How to extract files in html

Question

How to extract files in html

wankio opened this issue 2 years ago · comments

With mht i can still extract files inside it, but when i tried to extract html created by this app, it can't

Sunshine · Answer 1 · Thu Sep 08 2022 20:01:23 GMT+0800 (China Standard Time)

could you elaborate a little more, what do you mean exactly by "extract"? Are you talking about going into the source of the saved HTML page and copying strings from there? They are base64 data URLs, some editors highlight them to be clickable. Also, if you open it in the browser, you should be able to "save image as..." and access embedded assets via inspection tool.

wankio · Answer 2 · Sat Oct 01 2022 10:52:55 GMT+0800 (China Standard Time)

before, i was using WebScrapBook, and some mht extension that allowed me to download page and save it. I can easily right click on the final file and use 7zip or winrar to extract the content from saved file. With that i can check which files is missing

with monolith i feel like with CLI, it archived web much faster but it lack of

ability for extract
automatic set download dir as domain from urls
https://github.com/Y2Z/monolith/issues/311 > saved as github.com dir or github.com/Y2Z/monolith/issues/311/pagetitle.extension (filename as page title)

- _Data_:
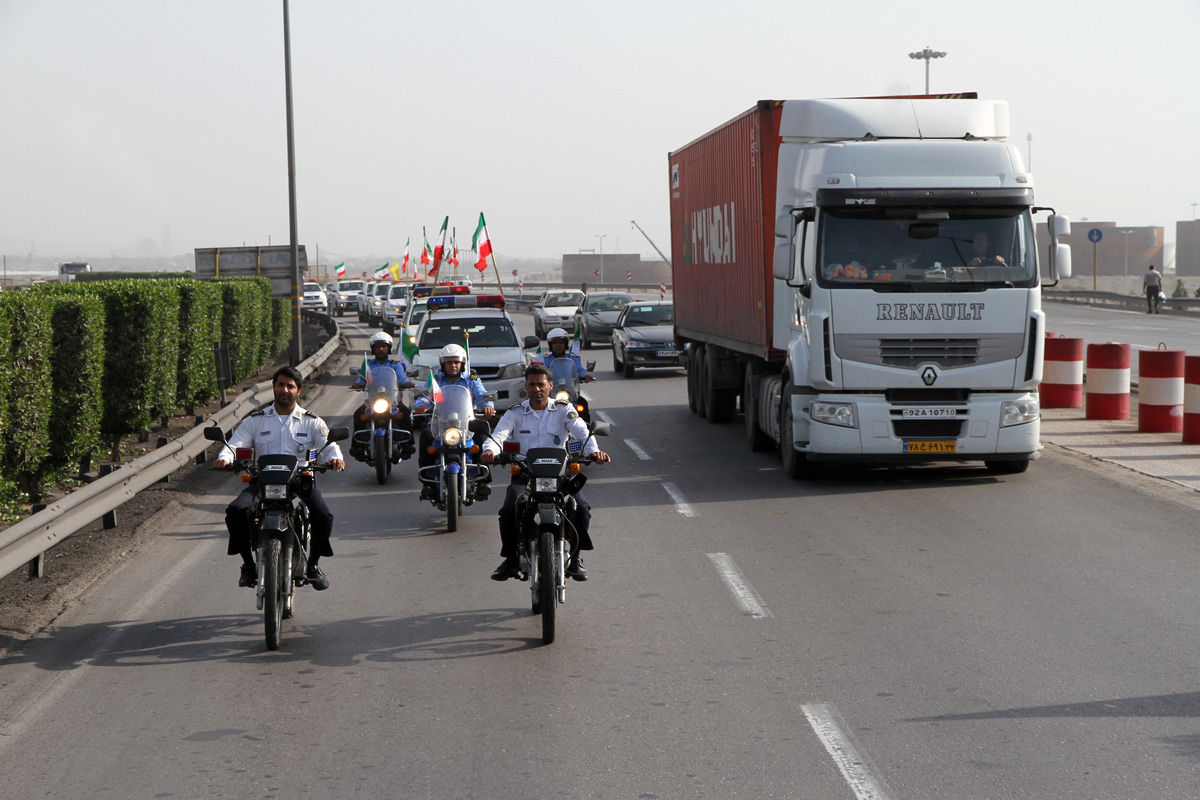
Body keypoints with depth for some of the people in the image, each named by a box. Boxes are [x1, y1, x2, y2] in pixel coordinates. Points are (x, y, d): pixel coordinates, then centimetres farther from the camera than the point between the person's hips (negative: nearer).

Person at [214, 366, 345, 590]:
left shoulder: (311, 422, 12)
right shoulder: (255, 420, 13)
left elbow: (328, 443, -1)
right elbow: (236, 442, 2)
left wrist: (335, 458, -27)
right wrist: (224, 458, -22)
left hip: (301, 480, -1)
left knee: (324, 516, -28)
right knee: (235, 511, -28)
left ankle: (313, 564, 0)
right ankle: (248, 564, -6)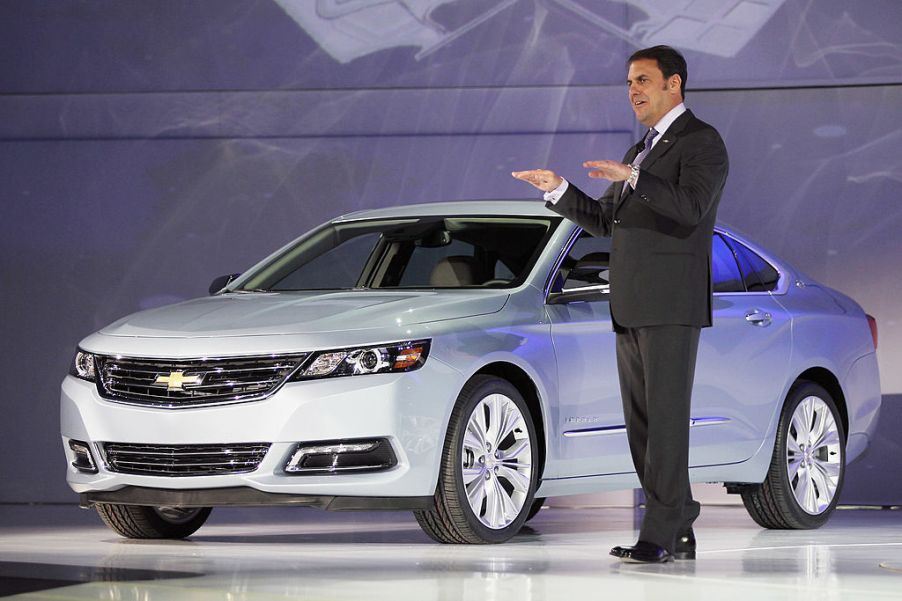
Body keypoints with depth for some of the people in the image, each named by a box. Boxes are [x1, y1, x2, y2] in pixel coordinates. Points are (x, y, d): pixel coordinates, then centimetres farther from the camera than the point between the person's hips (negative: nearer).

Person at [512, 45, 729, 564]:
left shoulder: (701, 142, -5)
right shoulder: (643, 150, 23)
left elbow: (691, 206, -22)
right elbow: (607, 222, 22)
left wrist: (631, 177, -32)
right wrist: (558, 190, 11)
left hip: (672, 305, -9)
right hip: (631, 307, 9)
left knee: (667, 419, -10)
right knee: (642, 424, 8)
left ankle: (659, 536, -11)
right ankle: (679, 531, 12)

...

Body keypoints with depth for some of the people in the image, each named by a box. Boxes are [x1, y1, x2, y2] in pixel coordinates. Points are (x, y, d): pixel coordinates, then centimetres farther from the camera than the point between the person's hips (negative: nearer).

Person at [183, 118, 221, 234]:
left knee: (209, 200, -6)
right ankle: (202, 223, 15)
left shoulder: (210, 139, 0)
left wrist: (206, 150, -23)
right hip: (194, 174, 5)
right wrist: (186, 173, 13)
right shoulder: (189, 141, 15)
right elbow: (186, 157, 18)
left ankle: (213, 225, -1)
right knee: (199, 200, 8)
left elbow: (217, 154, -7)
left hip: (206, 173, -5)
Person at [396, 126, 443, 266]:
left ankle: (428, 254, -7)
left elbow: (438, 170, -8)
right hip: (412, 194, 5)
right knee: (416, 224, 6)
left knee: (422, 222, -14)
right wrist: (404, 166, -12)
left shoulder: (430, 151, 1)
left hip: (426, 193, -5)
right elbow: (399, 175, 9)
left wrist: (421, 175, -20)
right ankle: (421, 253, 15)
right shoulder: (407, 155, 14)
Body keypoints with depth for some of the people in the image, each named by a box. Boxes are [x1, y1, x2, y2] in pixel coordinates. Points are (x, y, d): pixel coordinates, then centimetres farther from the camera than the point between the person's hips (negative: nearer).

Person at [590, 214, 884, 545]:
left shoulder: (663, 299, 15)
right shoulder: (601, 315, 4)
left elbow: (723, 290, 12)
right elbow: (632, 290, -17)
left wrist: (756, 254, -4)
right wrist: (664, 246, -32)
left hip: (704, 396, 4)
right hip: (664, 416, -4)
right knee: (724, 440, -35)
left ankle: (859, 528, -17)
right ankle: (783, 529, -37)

- _Task item A_: Retype the thread on extracting files, from "wankio opened this" up to and including "via inspection tool.".
- _Task item B_: In the thread on extracting files, what does Sunshine say the strings in the source of the saved HTML page are?
- _Task item C_: According to the thread on extracting files, how was wankio able to check which files were missing when using WebScrapBook and an mht extension?
The records play no part in what comes next.

- _Result A_:
wankio opened this issue 2 years ago · comments

With mht i can still extract files inside it, but when i tried to extract html created by this app, it can't

Sunshine · Answer 1 · Thu Sep 08 2022 20:01:23 GMT+0800 (China Standard Time)

could you elaborate a little more, what do you mean exactly by "extract"? Are you talking about going into the source of the saved HTML page and copying strings from there? They are base64 data URLs, some editors highlight them to be clickable. Also, if you open it in the browser, you should be able to "save image as..." and access embedded assets via inspection tool.

- _Result B_: They are base64 data URLs.

- _Result C_: Wankio could right-click the final saved file and use 7zip or winrar to extract its content. Having the extracted content made it possible to check which files were missing.